Gekommen, um zu bleiben

Das wahre Problem ist ein anderes: 2G ist nicht nur bis dato im Einsatz, es wird es wohl auch noch länger bleiben. So betonen die großen österreichischen Mobilfunkanbieter allesamt gegenüber dem STANDARD, dass es derzeit keinerlei Pläne zur Abschaltung des 2G-Netzes gibt.

Sicherheitsdefizite

Aus einer Sicherheitsperspektive betrachtet ist das reichlich unerfreulich: Über die Jahre wurden von Mobilfunkexperten zahlreich grobe Sicherheitsdefizite in den alten Standards aufgezeigt. Und zwar nicht einfach nur einzelne Lücken, die dann von den Betreibern im besten Fall geschlossen werden können, sondern eben auch grundlegende Schwächen, die bis heute erhalten bleiben.

Eines der größten Probleme von 2G ist die schwache Verschlüsselung. Diese ist dermaßen einfach zu knacken, dass ein Angreifer mit dem notwendigen Know-how über 2G abgewickelte Anrufe und SMS in Echtzeit entschlüsseln kann. Und zwar passiv, also ohne selbst Teil des Netzes sein zu müssen: Alles, was es dafür braucht, ist die physische Nähe zur Zielperson.

IMSI-Catcher freuen sich

Das zweite grobe Defizite von 2G: Es gibt in dem Standard keinerlei Authentifizierung zwischen der Mobilfunkzelle und dem Endgerät. Das bedeutet in der Praxis, dass ein Mobiltelefon keinerlei Ahnung hat, ob es sich gerade mit einem echten Masten des jeweiligen Betreibers verbindet oder mit einer falschen Basisstation, die irgendwer in der Nähe platziert hat. Genau das ist es, was die sogenannten IMSI-Catcher möglich macht, die über die Jahre nicht nur von Behörden, sondern auch von Kriminellen verwendet wurden, um sämtliche Mobilfunkverbindungen in einem gewissen Umfeld abzufangen.

Das wirft natürlich die Frage auf: Wieso ist das überhaupt relevant? Wer etwa heutzutage in einer größeren Stadt wohnt, hat üblicherweise recht durchgängig 3G- oder 4G-(LTE)-Verbindungen. Das Problem ist: Moderne "falsche Basisstationen" können die Geräte im Umfeld auf 2G-Verbindungen herunterzwingen, eine sogenannte Downgrade-Attacke. Das heißt: Solange ein 2G-Netz im Betrieb ist, lassen sich dessen Defizite auch ausnutzen.

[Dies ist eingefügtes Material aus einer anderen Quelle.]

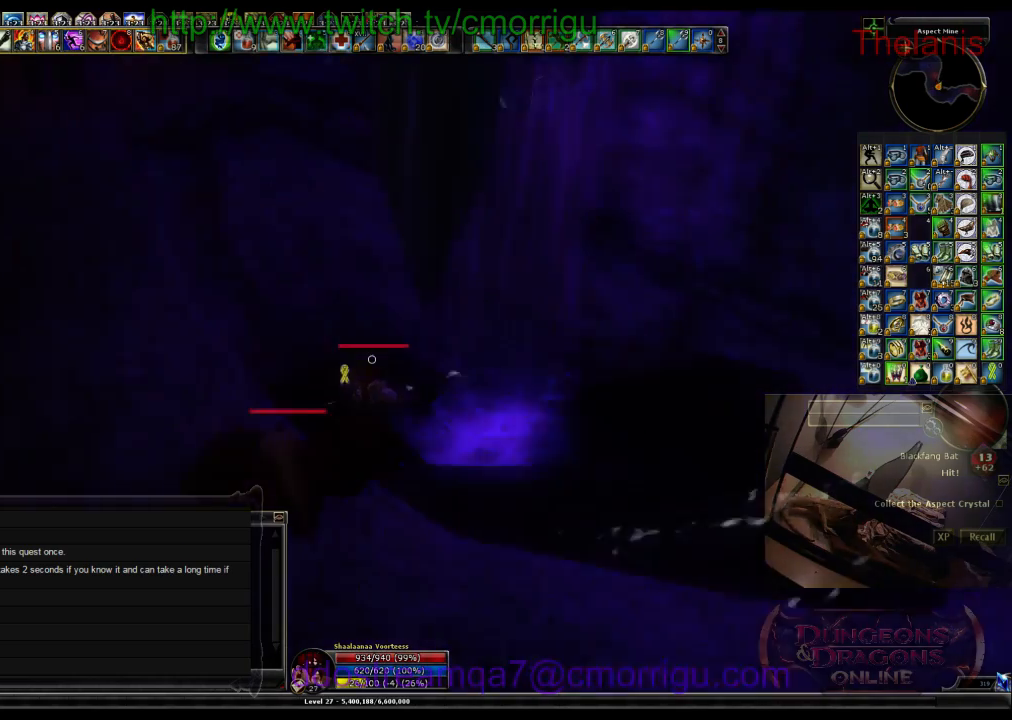
{"keys": ["w"], "events": [[400, "w", "down"]]}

Nur ein theoretisches Problem?

Nun lässt sich sicher darüber diskutieren, wie real die Gefahr für die breite Masse ist. Immerhin sind solche Attacken auch ein gehöriger Aufwand, der sich für Kriminelle meist nicht rentieren sollte. Und Polizeibehörden haben ohnehin andere Wege, um gezielt an Daten von Nutzern zu kommen – Stichwort "Lawful Interception". Das ist zwar nicht komplett falsch, ändert aber nichts daran, dass solche Defizite für besonders gefährdete Gruppen natürlich trotzdem ein Problem darstellen – etwa politische Aktivisten und Geheimnisträger, oder wer sonst aus welchen Gründen auch immer in den Fokus eines Angreifers mit genügend Interesse am Abhören gelangt.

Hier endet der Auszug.